In 2016, voters approved a 2% lodging tax increase to fund the $70 million renovation project. Manager of Member Experience Spencer Jansen says Saturday’s celebration will include karaoke, bouncy castles, and a room full of sand.
"We wanted to try and highlight things that you always wanted to do, but were always told no because there's priceless artwork around the building," Jansen said.
The farewell festivities will be family-friendly from 2- 5 p.m. After 5 p.m. participants must be 21 or older. The event is for Arts Center members only, but memberships can be purchased on-site.
A little over a week after the farewell celebration, doors will open at the Arts Center's new home in the Riverdale area. Miranda Young, associate director of the museum school, says some of the art classes will be moved to partner locations, but most will be held at the new site.
"Its been interesting how easy it is to turn a freezer into a kiln room for our ceramics studio and how perfectly set up these kind of spaces behind the scenes at a grocery store are for an arts school," Young said. "It’s just nice, clean, big spaces that we can really turn into whatever we want them to be."
Partial walls divide up the former grocery store, which is mostly dedicated to continuing the painting, ceramics, woodworking and other classes the center has become known for. Classes are scheduled to begin early in September.
Angel Galloway, the Arts Center's director of communications, says the move has prompted collaborations with other area institutions because the Riverdale site has less space available for art exhibitions.
"We’re really excited about our partnership with CALS [Central Arkansas Library System]. Our collection works are going to be hosted in a variety of CALS locations across central Arkansas, so people can still see our craft collection works out in the community. And we hope to have those installations completed mid-2020," Galloway said. She said the organization is finding ways of maintaining some of the well-known annual exhibitions.
"We have two really popular exhibitions: the young Arkansas artists' exhibition, and then the annual Delta exhibition. And those two exhibitions will continue at other off-site locations at dates to be announced.
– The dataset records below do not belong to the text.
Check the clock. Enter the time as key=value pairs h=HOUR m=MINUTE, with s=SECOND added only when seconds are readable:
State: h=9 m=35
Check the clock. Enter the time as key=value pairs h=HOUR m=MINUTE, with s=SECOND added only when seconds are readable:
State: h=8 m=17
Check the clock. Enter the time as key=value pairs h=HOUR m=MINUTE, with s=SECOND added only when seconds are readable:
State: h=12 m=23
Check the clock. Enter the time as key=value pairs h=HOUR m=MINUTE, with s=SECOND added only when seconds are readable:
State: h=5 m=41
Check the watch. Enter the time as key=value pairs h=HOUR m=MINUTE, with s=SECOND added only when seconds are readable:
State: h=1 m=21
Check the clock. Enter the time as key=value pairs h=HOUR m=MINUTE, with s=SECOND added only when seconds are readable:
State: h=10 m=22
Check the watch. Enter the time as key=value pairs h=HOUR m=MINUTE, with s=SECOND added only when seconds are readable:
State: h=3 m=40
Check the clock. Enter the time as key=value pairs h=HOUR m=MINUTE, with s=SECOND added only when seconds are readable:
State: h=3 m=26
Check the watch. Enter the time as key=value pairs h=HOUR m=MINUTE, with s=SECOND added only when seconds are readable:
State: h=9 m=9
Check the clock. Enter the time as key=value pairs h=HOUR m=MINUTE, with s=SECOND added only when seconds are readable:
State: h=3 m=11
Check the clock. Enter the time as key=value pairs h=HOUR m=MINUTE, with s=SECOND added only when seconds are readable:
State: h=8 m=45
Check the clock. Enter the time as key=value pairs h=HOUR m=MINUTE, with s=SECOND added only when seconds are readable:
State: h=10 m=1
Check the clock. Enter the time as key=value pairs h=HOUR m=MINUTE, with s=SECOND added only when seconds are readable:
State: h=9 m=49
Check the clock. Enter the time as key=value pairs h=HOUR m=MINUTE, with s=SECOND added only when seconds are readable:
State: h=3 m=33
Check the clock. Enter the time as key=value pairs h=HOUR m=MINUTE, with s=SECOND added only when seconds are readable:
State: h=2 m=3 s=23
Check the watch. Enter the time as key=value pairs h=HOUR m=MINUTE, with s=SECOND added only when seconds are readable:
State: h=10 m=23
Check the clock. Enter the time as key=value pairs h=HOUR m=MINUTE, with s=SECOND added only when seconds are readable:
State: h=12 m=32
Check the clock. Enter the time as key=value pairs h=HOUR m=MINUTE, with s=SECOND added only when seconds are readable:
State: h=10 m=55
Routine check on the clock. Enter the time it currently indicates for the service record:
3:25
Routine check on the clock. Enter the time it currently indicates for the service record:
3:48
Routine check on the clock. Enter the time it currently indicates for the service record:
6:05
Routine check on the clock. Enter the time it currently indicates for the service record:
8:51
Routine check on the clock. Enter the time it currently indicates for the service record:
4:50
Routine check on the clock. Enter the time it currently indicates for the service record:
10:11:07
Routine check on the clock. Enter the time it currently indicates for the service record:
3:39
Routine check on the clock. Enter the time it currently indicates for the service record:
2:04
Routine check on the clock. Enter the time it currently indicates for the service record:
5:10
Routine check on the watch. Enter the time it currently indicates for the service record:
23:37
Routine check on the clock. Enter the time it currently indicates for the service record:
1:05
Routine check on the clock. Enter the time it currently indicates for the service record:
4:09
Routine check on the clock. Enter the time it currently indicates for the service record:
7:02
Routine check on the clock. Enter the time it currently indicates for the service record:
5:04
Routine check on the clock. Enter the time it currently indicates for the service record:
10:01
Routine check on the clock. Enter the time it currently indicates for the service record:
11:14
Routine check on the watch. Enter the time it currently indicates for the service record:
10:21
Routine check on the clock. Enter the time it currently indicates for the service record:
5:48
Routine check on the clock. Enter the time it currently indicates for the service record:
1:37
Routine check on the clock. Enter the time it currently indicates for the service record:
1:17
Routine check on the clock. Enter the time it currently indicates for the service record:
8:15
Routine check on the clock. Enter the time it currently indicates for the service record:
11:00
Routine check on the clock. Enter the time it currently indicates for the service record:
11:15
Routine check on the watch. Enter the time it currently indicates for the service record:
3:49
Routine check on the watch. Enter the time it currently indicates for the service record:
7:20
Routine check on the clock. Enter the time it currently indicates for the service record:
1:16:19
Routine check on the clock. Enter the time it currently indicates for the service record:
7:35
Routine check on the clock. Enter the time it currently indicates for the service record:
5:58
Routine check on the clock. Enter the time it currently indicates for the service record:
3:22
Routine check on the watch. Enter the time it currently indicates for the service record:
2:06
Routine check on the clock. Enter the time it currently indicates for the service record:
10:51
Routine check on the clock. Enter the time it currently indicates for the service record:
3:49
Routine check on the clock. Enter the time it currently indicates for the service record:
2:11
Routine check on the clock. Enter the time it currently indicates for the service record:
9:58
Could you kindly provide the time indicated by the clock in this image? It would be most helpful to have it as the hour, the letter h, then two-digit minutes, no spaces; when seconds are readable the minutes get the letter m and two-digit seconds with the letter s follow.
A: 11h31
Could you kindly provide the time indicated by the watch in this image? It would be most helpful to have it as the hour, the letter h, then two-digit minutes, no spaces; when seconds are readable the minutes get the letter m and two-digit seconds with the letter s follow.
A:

We know they're really popular with the community."
The children's theater program will have a space in the temporary facility, but Galloway says more of its shows will be on the road during the transition.
"We’re not going to be having the six-show season that normally took place in the other theater, but they are planning, and very much want to have performances [at the Riverdale site]. But in addition to that, the children's theater on tour program is expanding all across the state. They've added more shows to that, and so we'll actually be getting out into more communities than we ever have before," she said.
The Riverdale site, at 2510 Cantrell Rd, will be open to the public on Tuesday, Sept. 3.